- Occupations: Director, producer
- Website: www.bobbyrazakmovies.com

= Bobby Razak =

English film director and producer

Bobby Razak is an English film director and producer, best known for his work in the genres of mixed martial arts and extreme sports. Razak is also the founder of Tapout Films.

==Early life==
Growing up in Tottenham, England, Razak was always fascinated by the stories of people who surrounded him, in addition to films such as Spartacus (film) and Enter the Dragon. Enthused by an interest in the art of cinematographic capture, Razak's passions would transfigure into his ultimate goal of becoming a filmmaker and pursuing his dream by moving to Los Angeles.

==Career==
He continues to direct commercials for national and global brands. These brands include but are not limited to TapOut, Dethrone, BadBoy Apparel, WearHead, Metro PCS, and Hayabusa, airing on channels such as FOX Sports, Fuse and Spike TV. Razak has over 100 commercials to his credit and has directed and or produced over 12 films (combination of full-length features and shorts). His titles include The Striking Truth, Fallen Soldier, Sangre Nueva, and The History of MMA. Razak has been featured in Sundance and the Berlin Film Festival, and iNDemand pay-per-view for his acclaimed film Rites of Passage. Razak film Fallen Soldier debuted July 2015.
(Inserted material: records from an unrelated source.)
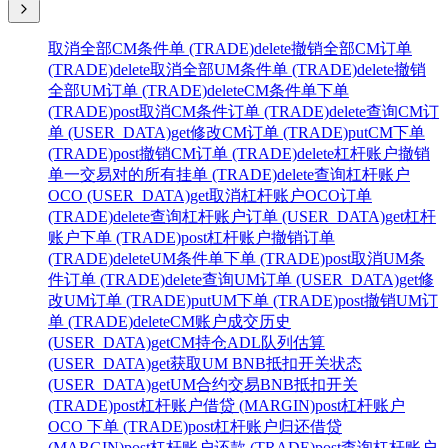
取消全部CM条件单 (TRADE)
delete
撤销全部CM订单
(TRADE)
delete
取消全部UM条件单 (TRADE)
delete
撤销
全部UM订单 (TRADE)
delete
CM条件单下单
(TRADE)
post
取消CM条件订单 (TRADE)
delete
查询CM订
单 (USER_DATA)
get
修改CM订单 (TRADE)
put
CM下单
(TRADE)
post
撤销CM订单 (TRADE)
delete
杠杆账户撤销
单一交易对的所有挂单 (TRADE)
delete
查询杠杆账户
OCO (USER_DATA)
get
取消杠杆账户OCO订单
(TRADE)
delete
查询杠杆账户订单 (USER_DATA)
get
杠杆
账户下单 (TRADE)
post
杠杆账户撤销订单
(TRADE)
delete
UM条件单下单 (TRADE)
post
取消UM条
件订单 (TRADE)
delete
查询UM订单 (USER_DATA)
get
修
改UM订单 (TRADE)
put
UM下单 (TRADE)
post
撤销UM订
单 (TRADE)
delete
CM账户成交历史
(USER_DATA)
get
CM持仓ADL队列估算
(USER_DATA)
get
获取UM BNB抵扣开关状态
(USER_DATA)
get
UM合约交易BNB抵扣开关
(TRADE)
post
杠杆账户借贷 (MARGIN)
post
杠杆账户
OCO 下单 (TRADE)
post
杠杆账户归还借贷
(MARGIN)
post
杠杆账户还款 (TRADE)
post
查询杠杆账户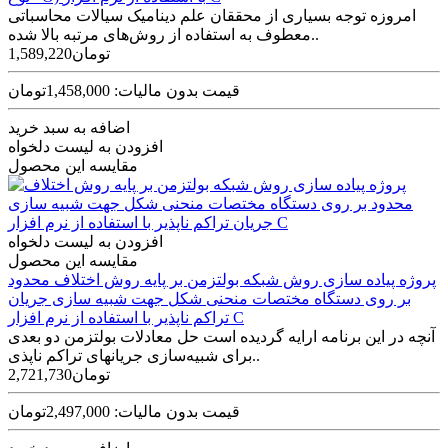
امروزه توجه بسیاری از محققان علم دینامیک سیالات محاسباتی
معطوف به استفاده از روش‌های مرتبه بالا شده‌..
1,589,220تومان
قیمت بدون مالیات: 1,458,000تومان
اضافه به سبد خرید
افزودن به لیست دلخواه
مقایسه این محصول
افزودن به لیست دلخواه
مقایسه این محصول
پروژه پیاده سازی روش شبکه بولتزمن بر پایه روش اختلاف محدود
بر روی دستگاه مختصات منحنی شکل جهت شبیه سازی جریان
تراکم ناپذیر با استفاده از نرم افزار C
آنچه در این برنامه ارایه گردیده است حل معادلات بولتزمن دو بعدی
برای شبیه‌سازی جریان­های تراکم ­ناپذی..
2,721,730تومان
قیمت بدون مالیات: 2,497,000تومان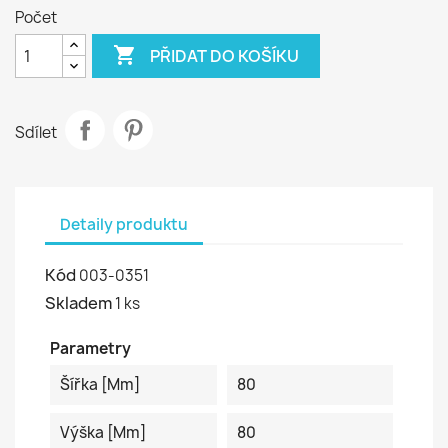
Počet

PŘIDAT DO KOŠÍKU
Sdílet
Detaily produktu
Kód
003-0351
Skladem
1 ks
Parametry
Šířka [mm]
80
Výška [mm]
80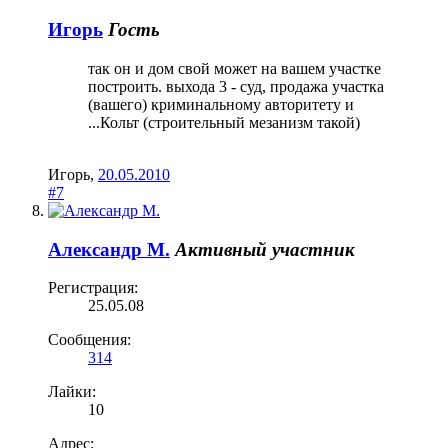
Игорь
Гость
так он и дом свой может на вашем участке
построить. выхода 3 - суд, продажа участка
(вашего) криминальному авторитету и
...Кольт (строительный мезанизм такой)
Игорь
,
20.05.2010
#7
Александр М.
Активный участник
Регистрация:
25.05.08
Сообщения:
314
Лайки:
10
Адрес:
Razak also has a film on the life and death of Charles "Mask" Lewis, the co-founder of TapouT which was released in 2015.

On May 11, 2020, Razak released a new documentary film Jiu-Jitsu Strong about Brazilian jiu-jitsu, featuring several Gracie family members, Joe Rogan and multiple time World Jiu-Jitsu and ADCC champion Ronaldo Souza, among others.